* _Description of the task_:
The entries below contain a stretch that opens with the line containing "Date:** December 2024" and closes with the line containing "- **Environment Variables:**"; set down that stretch exactly, both ends included, and nothing else.

* _Given information_:
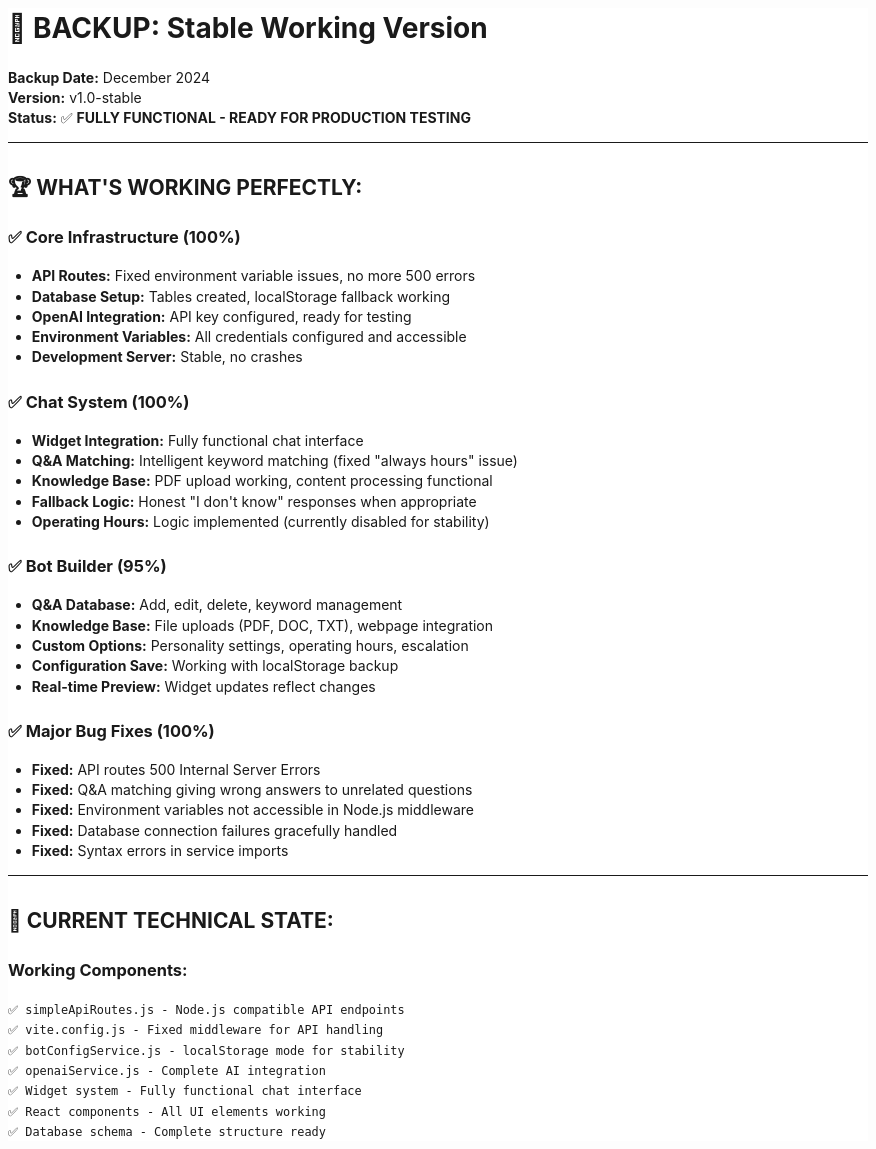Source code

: # 💾 **BACKUP: Stable Working Version**

**Backup Date:** December 2024  
**Version:** v1.0-stable  
**Status:** ✅ **FULLY FUNCTIONAL - READY FOR PRODUCTION TESTING**

---

## 🏆 **WHAT'S WORKING PERFECTLY:**

### ✅ **Core Infrastructure (100%)**
- **API Routes:** Fixed environment variable issues, no more 500 errors
- **Database Setup:** Tables created, localStorage fallback working  
- **OpenAI Integration:** API key configured, ready for testing
- **Environment Variables:** All credentials configured and accessible
- **Development Server:** Stable, no crashes

### ✅ **Chat System (100%)**
- **Widget Integration:** Fully functional chat interface
- **Q&A Matching:** Intelligent keyword matching (fixed "always hours" issue)
- **Knowledge Base:** PDF upload working, content processing functional
- **Fallback Logic:** Honest "I don't know" responses when appropriate
- **Operating Hours:** Logic implemented (currently disabled for stability)

### ✅ **Bot Builder (95%)**
- **Q&A Database:** Add, edit, delete, keyword management
- **Knowledge Base:** File uploads (PDF, DOC, TXT), webpage integration
- **Custom Options:** Personality settings, operating hours, escalation
- **Configuration Save:** Working with localStorage backup
- **Real-time Preview:** Widget updates reflect changes

### ✅ **Major Bug Fixes (100%)**
- **Fixed:** API routes 500 Internal Server Errors
- **Fixed:** Q&A matching giving wrong answers to unrelated questions  
- **Fixed:** Environment variables not accessible in Node.js middleware
- **Fixed:** Database connection failures gracefully handled
- **Fixed:** Syntax errors in service imports

---

## 🔧 **CURRENT TECHNICAL STATE:**

### **Working Components:**
```
✅ simpleApiRoutes.js - Node.js compatible API endpoints
✅ vite.config.js - Fixed middleware for API handling  
✅ botConfigService.js - localStorage mode for stability
✅ openaiService.js - Complete AI integration
✅ Widget system - Fully functional chat interface
✅ React components - All UI elements working
✅ Database schema - Complete structure ready
```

* _Exercise response_:
**Backup Date:** December 2024  
**Version:** v1.0-stable  
**Status:** ✅ **FULLY FUNCTIONAL - READY FOR PRODUCTION TESTING**

---

## 🏆 **WHAT'S WORKING PERFECTLY:**

### ✅ **Core Infrastructure (100%)**
- **API Routes:** Fixed environment variable issues, no more 500 errors
- **Database Setup:** Tables created, localStorage fallback working  
- **OpenAI Integration:** API key configured, ready for testing
- **Environment Variables:** All credentials configured and accessible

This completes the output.